Justin Sheely | The Sheridan Press

Students, from left, Zander Cleland, Delenn Layher and Suzie Foster run a mock procedure during the Summer STEM Camp at Sheridan Junior High School Thursday, June 14, 2018. The STEM camp focused on biomedical engineering this year and students performed cow eyeball surgery, created and programmed robotic hands and made prosthetic legs.

SHERIDAN — “Scalpel. Forceps. Sponge.”

Students, donning medical gowns and masks, worked diligently on cow eyeball surgery under the glare of overhead lights while machines quietly beeped in the background. This mock operation was one of several activities that took place last week at Sheridan Junior High School during its fourth annual Science, Technology, Engineering and Mathematics camp.

Sheridan County School District 2 after-school coordinator Yvonne Osborne oversaw the camp, which was funded by a 21st Century Community Learning Centers grant. She said the goal is to get kids excited about different careers and explore aspects they wouldn’t encounter during the school year.

Every student who will attend SJHS in 2018-19 was eligible to sign up. About 75 sixth- through eighth-graders participated in the camp last week. Students gave presentations to parents Friday morning explaining what they did during the week.

The STEM camp has a different theme each year. The first year focused on water park design. In the second year, students turned their attention to creating Rube Goldberg machines.

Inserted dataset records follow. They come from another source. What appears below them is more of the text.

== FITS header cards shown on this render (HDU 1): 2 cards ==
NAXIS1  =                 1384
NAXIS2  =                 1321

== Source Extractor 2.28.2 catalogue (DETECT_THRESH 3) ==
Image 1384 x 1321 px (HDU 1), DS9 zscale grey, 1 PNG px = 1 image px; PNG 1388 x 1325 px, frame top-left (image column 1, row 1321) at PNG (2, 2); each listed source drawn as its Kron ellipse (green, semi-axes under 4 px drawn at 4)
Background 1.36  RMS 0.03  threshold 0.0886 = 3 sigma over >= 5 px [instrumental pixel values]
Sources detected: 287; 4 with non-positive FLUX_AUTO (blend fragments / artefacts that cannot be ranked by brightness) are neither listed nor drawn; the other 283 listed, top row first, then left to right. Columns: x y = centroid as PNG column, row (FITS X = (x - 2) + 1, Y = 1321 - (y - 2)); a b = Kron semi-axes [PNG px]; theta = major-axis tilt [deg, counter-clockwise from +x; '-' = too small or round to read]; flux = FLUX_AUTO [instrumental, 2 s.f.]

Last year, it was mission space. This year, the camp focused on biomedical engineering. The different activities included suturing, cow surgery and creating robotic hands and prosthetic legs.

The cow surgery took place in SJHS science teacher Ryan Fuhrman’s room, where a curtain separated the preparation area from the operating room.

“Our patients have come in with limited eyesight, and we hope they leave today seeing clearly,” Fuhrman explained to the students. “To do that, you’re going to need to work with your team of surgeon, scrub tech and circulator nurse.”

Groups of three or four students worked side-by-side on the operating tables.They had about 15 minutes to complete the surgery. Fuhrman walked around the room, helping groups if necessary.

Fuhrman — who has taught all four years of the camp — suggested the overall theme in a brainstorming session with the camp’s other five instructors. He said it was fun to come up with different ideas.

Fuhrman and fellow instructor Emily Swinyer also saw a mock surgery at Sheridan Memorial Hospital the week before the STEM camp. Moreover, SMH donated the surgical supplies and medical outfits that students wore during surgery.

Students were in the school but it was different from a regular school day, which is more structured. At the STEM camp, the atmosphere was casual and focused on active, experiential learning.

“It’s nothing like schoolwork,” student Jacob Ornseth said. “When we need breaks, we can go get a drink and stuff, and we go where we feel comfortable, instead of just, ‘Do this. Do this. Do this.’”

Ornseth will be a seventh-grader at SJHS in the fall. This year was his third year participating in the camp. He said creating a Rube Goldberg machine was the most challenging activity he’s done at the camp, as it took his team took about 300 attempts before success.

This year, Ornseth said making and programming a robotic hand was the coolest part. He also enjoyed the different activities and working on a team of 12 students to create a game similar to Operation.

“They have a lot of variety, so I’ve been learning a lot about science for the past three summers,” Ornseth said. “I don’t really find much fun science stuff during the summer (other than this).”

Indeed, the camp is the only summer activity of its kind for middle-schoolers via SCSD2. There is a similar camp for elementary students this week at Woodland Park Elementary.

Swinyer, the former Sheridan County 4-H coordinator and current employee at Sheridan College, taught suturing and optical illusions related to the structure of eyes.

“It’s a lot more like passion teaching,” Swinyer said. “The kids get to really learn more detailed information about a specific area.”

Swinyer said the toughest aspect was bringing the theme to fruition via distinct activities.

“With the prosthetic and the artificial limb, those were great because they’re all so different from each other, but kind of all live in the same world as far as science is concerned,” Swinyer said.

Swinyer said she got more comfortable as the week went along and she enjoyed seeing students discover skills and talents.

“I love the fact that they were given the opportunity to find something that they are good at that they maybe would’ve never had the chance to try,” Swinyer said. “The opportunity to say, ‘OK, maybe I can go somewhere with this.’ It’s encouraging them to explore talents they didn’t know they had.”

From cow operations to optical illusions, the STEM camp provided a unique learning opportunity for many local middle-schoolers.